Suppose now that you are interested in connecting the data found in the MMOL catalogue about authors to other sources of linked open data, such as Wikidata, and therefore want to know their Wikidata references. This is not immediately possible with the default output data, since details of authors are predominantly included in 05_contents, while Wikidata references are stored in the persons section of the authority output. To combine the two sets of information, we can follow the steps below:

  1. With the Column Merge app running (see the steps above), navigate to http://127.0.0.1:5000/ in your web browser.
  2. Click/tap on Select files and navigate to the tabular_data/output/collection/csv directory, where the CSV output files for the collection are stored.
  3. Select 05_contents.csv, the first of the two files that we want to merge.
  4. Click/tap on Select files again, and navigate to the tabular_data/output/authority/csv directory, where the CSV output files for the authority data are stored.
  5. Select persons.csv, the second of the two files that we want to merge.
  6. Click/tap Continue, and wait for the files to process. 05_contents.csv is a large file, so this may take some time.
  7. On the next page (Select Columns to Merge), we need to select the columns that we want to retain from each CSV file. We want to combine the tables based on the identifiers associated with the authors, so change the Merge Key value for 05_contents.csv to author: ID(s), and change the value for persons.csv to identifiers: ID.
  8. In the left-hand column, select author: standard name(s), to include the author’s name.
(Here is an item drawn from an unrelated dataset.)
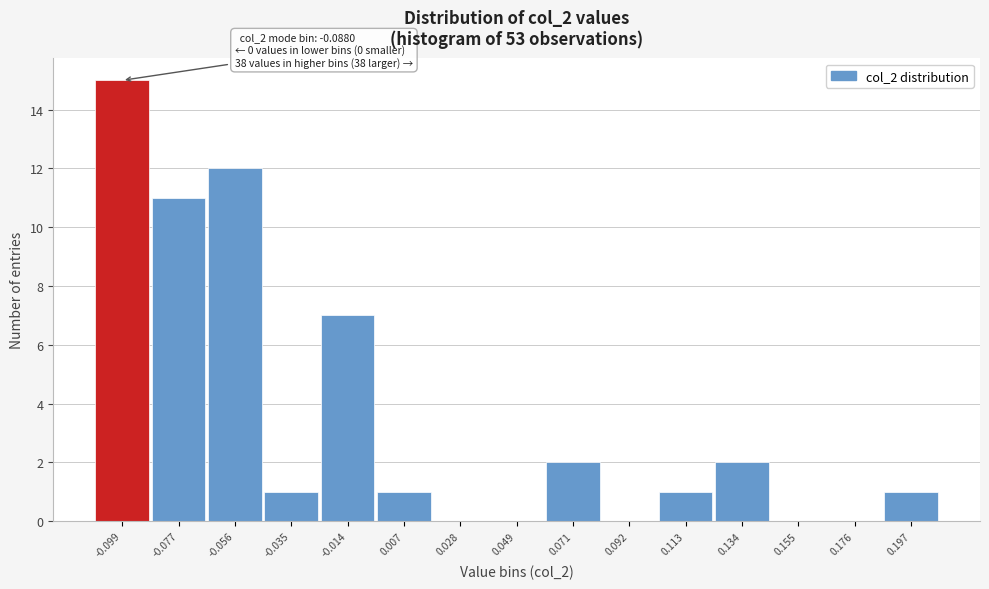

Reading left to right, transcribe all the data shown in this chart.

-0.099=15	-0.077=11	-0.056=12	-0.035=1	-0.014=7	0.007=1	0.028=0	0.049=0	0.071=2	0.092=0	0.113=1	0.134=2	0.155=0	0.176=0	0.197=1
  9. In the right-hand column, select identifiers: URI (Wikidata) which is the Wikidata reference we want to associate with each author.
  10. Click/tap Continue.
  11. On the next page (Select Required Values), we need to select the columns for which data must appear in a given row in order for that row to be included. This time, we can tick Select all columns and Exclude duplicates, since we only want entries containing all three values, and there is no value in this case of retaining duplicate rows.
  12. Click/tap Merge.
  13. On the next page (Merged Data Preview), you will see a preview of the merged table, with the merge key (in this case, the person identifier) in the first column, followed by the text associated with a given author, their name, and their Wikidata reference.
  14. To download the data in either CSV or JSON format, click/tap on the appropriate button at the top of the page.